▶ [What needs to be done]:
The lines below starting at the line containing "right hip: (419, 342)" and ending at the line containing "left back paw: (535, 434)" are to be repeated exactly, with both ends kept and nothing else added.

======== Extracted information ========

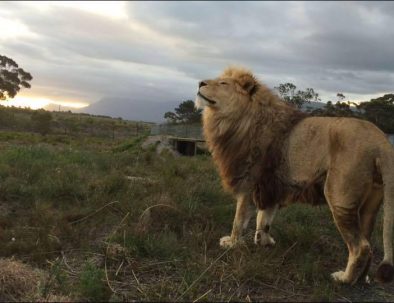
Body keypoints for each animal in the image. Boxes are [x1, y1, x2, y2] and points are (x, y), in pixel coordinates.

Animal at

========
======== Extracted information ========

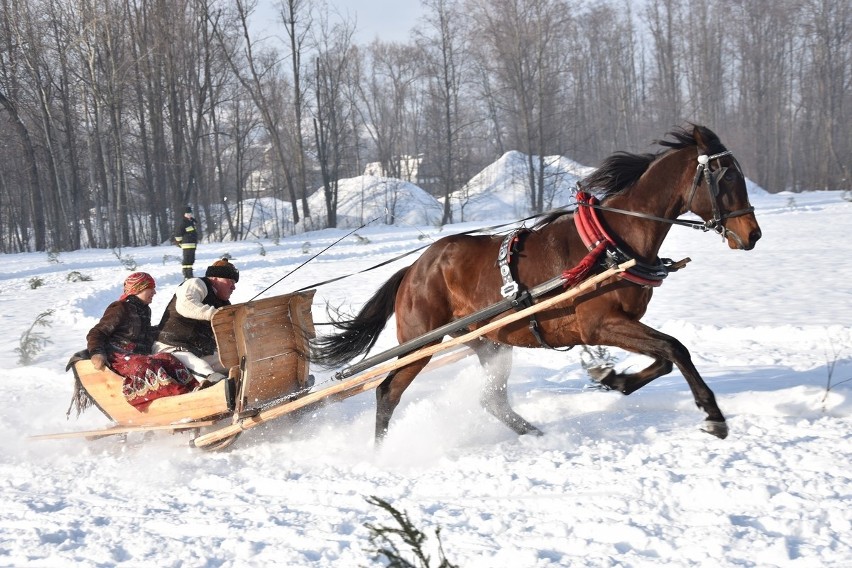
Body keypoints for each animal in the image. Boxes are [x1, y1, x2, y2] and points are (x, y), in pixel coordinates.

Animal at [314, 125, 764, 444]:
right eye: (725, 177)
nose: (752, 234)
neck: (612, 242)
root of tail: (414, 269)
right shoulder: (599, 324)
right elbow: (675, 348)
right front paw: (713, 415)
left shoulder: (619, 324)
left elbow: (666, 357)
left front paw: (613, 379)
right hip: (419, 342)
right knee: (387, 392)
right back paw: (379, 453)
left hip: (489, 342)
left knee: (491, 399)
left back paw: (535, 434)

========

▶ [Exercise solution]:
right hip: (419, 342)
right knee: (387, 392)
right back paw: (379, 453)
left hip: (489, 342)
left knee: (491, 399)
left back paw: (535, 434)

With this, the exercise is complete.